Hüküm süresi içinde taraflar avukatlarınca temyiz edilmiş olmakla, dava dosyası için Tetkik Hakimi tarafından düzenlenen rapor dinlendikten sonra dosya incelendi, gereği konuşulup düşünüldü:
Y A R G I T A Y K A R A R I
A) Davacı İsteminin Özeti:
Davacı vekili; davacının davalı işyerinde çalışırken ücretlerinin tam olarak ödenmediğinden iş akdinin haklı olarak feshettiğini iddia ederek ödenmeyen kıdem tazminatı, hafta tatili ücreti, ulusal bayram ve genel tatil ücreti, fazla mesai ücreti ve harcırah tutarlarının davalıdan tahsiline karar verilmesini talep etmiştir.
B) Davalı Cevabının Özeti:
Davalı vekili; davanın haksız ve yersiz olduğunu, davacının herhangi bir hak ve alacağı bulunmadığını savunarak davanın reddine karar verilmesini talep etmiş, ayrıca yargılama sırasında arttırılan taleplere karşı zamanaşımı def"inde de bulunmuştur.

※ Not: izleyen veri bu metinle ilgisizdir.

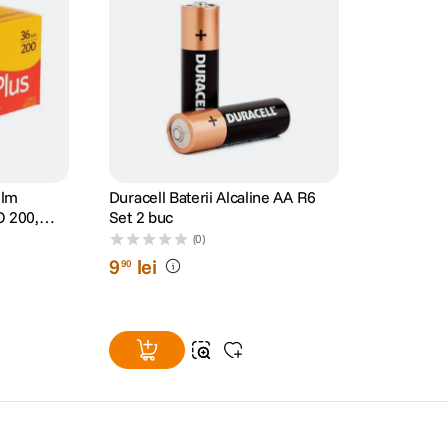
ilm
Duracell Baterii Alcaline AA R6
O 200,
Set 2 buc
(0)
9
lei
90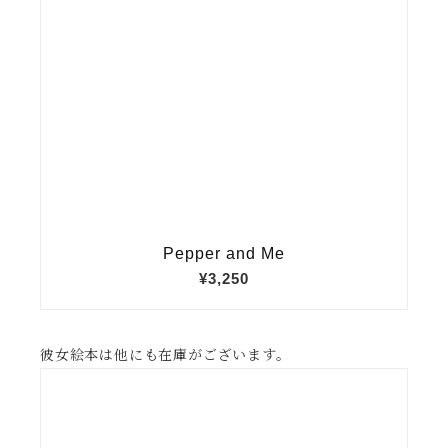
彼女絵本は他にも在庫がございます。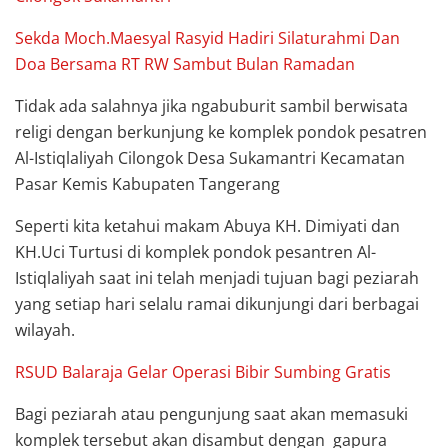
Sekda Moch.Maesyal Rasyid Hadiri Silaturahmi Dan
Doa Bersama RT RW Sambut Bulan Ramadan
Tidak ada salahnya jika ngabuburit sambil berwisata
religi dengan berkunjung ke komplek pondok pesatren
Al-Istiqlaliyah Cilongok Desa Sukamantri Kecamatan
Pasar Kemis Kabupaten Tangerang
Seperti kita ketahui makam Abuya KH. Dimiyati dan
KH.Uci Turtusi di komplek pondok pesantren Al-
Istiqlaliyah saat ini telah menjadi tujuan bagi peziarah
yang setiap hari selalu ramai dikunjungi dari berbagai
wilayah.
RSUD Balaraja Gelar Operasi Bibir Sumbing Gratis
Bagi peziarah atau pengunjung saat akan memasuki
komplek tersebut akan disambut dengan gapura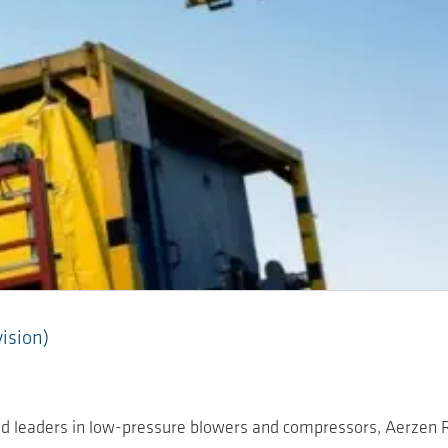
ision)
rld leaders in low-pressure blowers and compressors, Aerze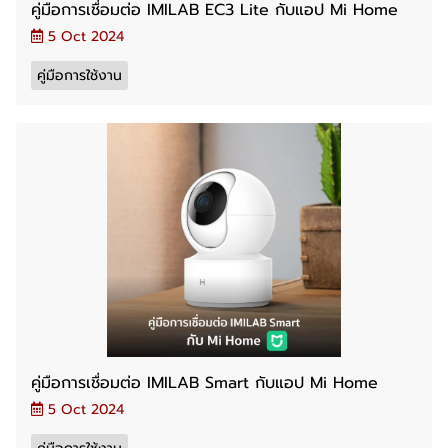
คู่มือการเชื่อมต่อ IMILAB EC3 Lite กับแอป Mi Home
5 Oct 2024
คู่มือการใช้งาน
คู่มือการเชื่อมต่อ IMILAB Smart กับแอป Mi Home
5 Oct 2024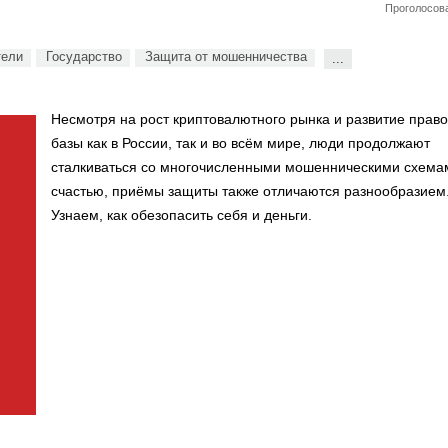
Проголосова
тели
Государство
Защита от мошенничества
...
Несмотря на рост криптовалютного рынка и развитие прав
базы как в России, так и во всём мире, люди продолжают
сталкиваться со многочисленными мошенническими схема
счастью, приёмы защиты также отличаются разнообразием
Узнаем, как обезопасить себя и деньги.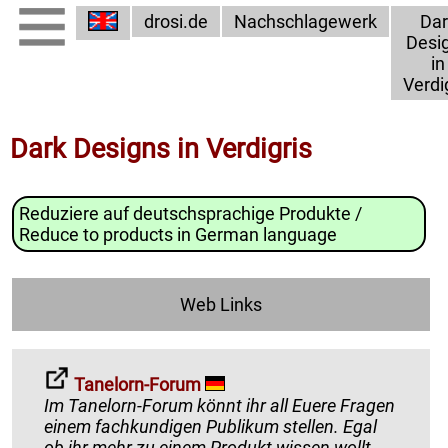
drosi.de
Nachschlagewerk
Dar
Desi
in
Verdi
Dark Designs in Verdigris
Reduziere auf deutschsprachige Produkte /
Reduce to products in German language
Web Links
Tanelorn-Forum
Im Tanelorn-Forum könnt ihr all Euere Fragen
einem fachkundigen Publikum stellen. Egal
ob ihr mehr zu einem Produkt wissen wollt¸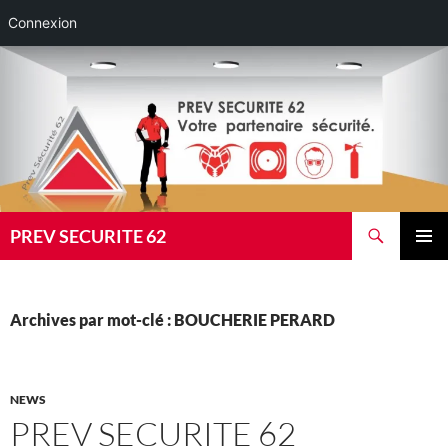
Connexion
Aller
au
contenu
Recherche
PREV SECURITE 62
MENU
PRINCI
Archives par mot-clé : BOUCHERIE PERARD
NEWS
PREV SECURITE 62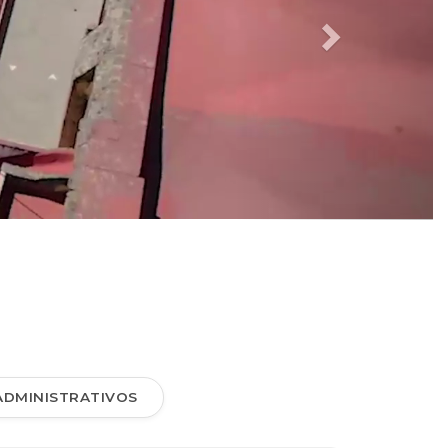
ADMINISTRATIVOS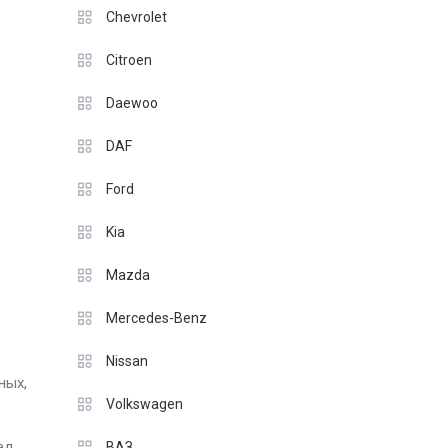
Chevrolet
Citroen
Daewoo
DAF
Ford
Kia
Mazda
Mercedes-Benz
Nissan
ных,
Volkswagen
ед
ВАЗ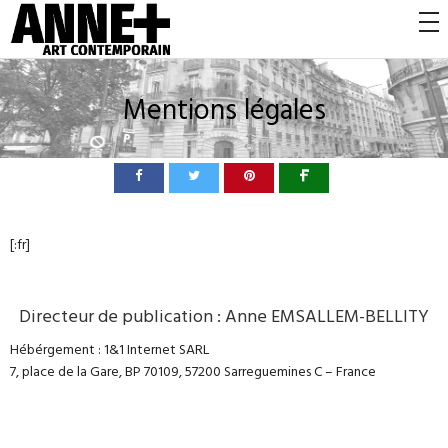
Mentions légales
[:fr]
Directeur de publication : Anne EMSALLEM-BELLITY
Hébérgement : 1&1 Internet SARL
7, place de la Gare, BP 70109, 57200 Sarreguemines C – France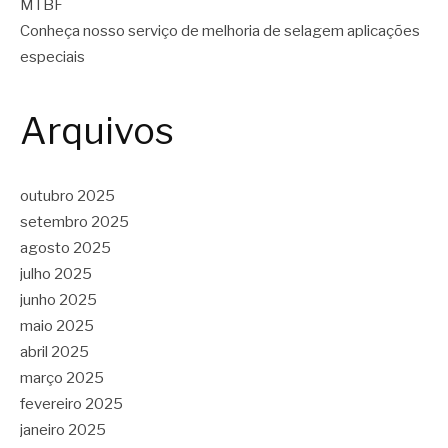
MTBF
Conheça nosso serviço de melhoria de selagem aplicações
especiais
Arquivos
outubro 2025
setembro 2025
agosto 2025
julho 2025
junho 2025
maio 2025
abril 2025
março 2025
fevereiro 2025
janeiro 2025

C) Yerel Mahkeme Kararının Özeti:
Mahkemece, toplanan kanıtlar ve bilirkişi raporuna dayanılarak, davacının iş akdinin davacı tarafından ücret niteliğinde ödenmeyen alacakları olduğundan haklı nedenle feshedildiği için kıdem tazminatı hakkının olduğu, dinlenen tanık anlatımları ve yapılan işin niteliğine göre davacının bir kısım hafta tatili ücret alacağı, fazla mesai ücret alacağı ve ulusal bayram ve genel tatil ücret alacağının da oluştuğu gerekçeleriyle davanın kısmen kabulüne karar verilmiştir
D) Temyiz:
Kararı taraf vekilleri ayrı ayrı temyiz etmiştir.
E) Gerekçe:
I)- Davalının temyiz talebi açısından:
5521 sayılı İş Mahkemeleri Kanunu"nun 5.maddesine göre iş mahkemesinden verilen kararlar tefhim ve tebliğ tarihinden itibaren 8 gün içinde temyiz olunabilir. Bu süre içinde temyiz dilekçesinin hakime havale edildikten sonra temyiz defterine kaydının yaptırılması ve harcının yatırılması gerekir. 6100 Sayılı HMK geçici 3. Madde 1. Fıkrasına göre; “Bölge adliye mahkemelerinin, 26/9/2004 tarihli ve 5235 sayılı Adli Yargı İlk Derece Mahkemeleri ile Bölge Adliye Mahkemelerinin Kuruluş, Görev ve Yetkileri Hakkında Kanunun geçici 2 nci maddesi uyarınca Resmî Gazete’de ilan edilecek göreve başlama tarihine kadar, 1086 sayılı Kanunun temyize ilişkin yürürlükteki hükümlerinin uygulanmasına devam olunur.” 2. Fıkrasına göre; Bölge adliye mahkemelerinin göreve başlama tarihinden önce aleyhine temyiz yoluna başvurulmuş olan kararlar hakkında, kesinleşinceye kadar 1086 sayılı Kanunun 26/09/2004 tarihli ve 5236 sayılı Kanunla yapılan değişiklikten önceki 427 ilâ 454 üncü madde hükümlerinin uygulanmasına devam olunur.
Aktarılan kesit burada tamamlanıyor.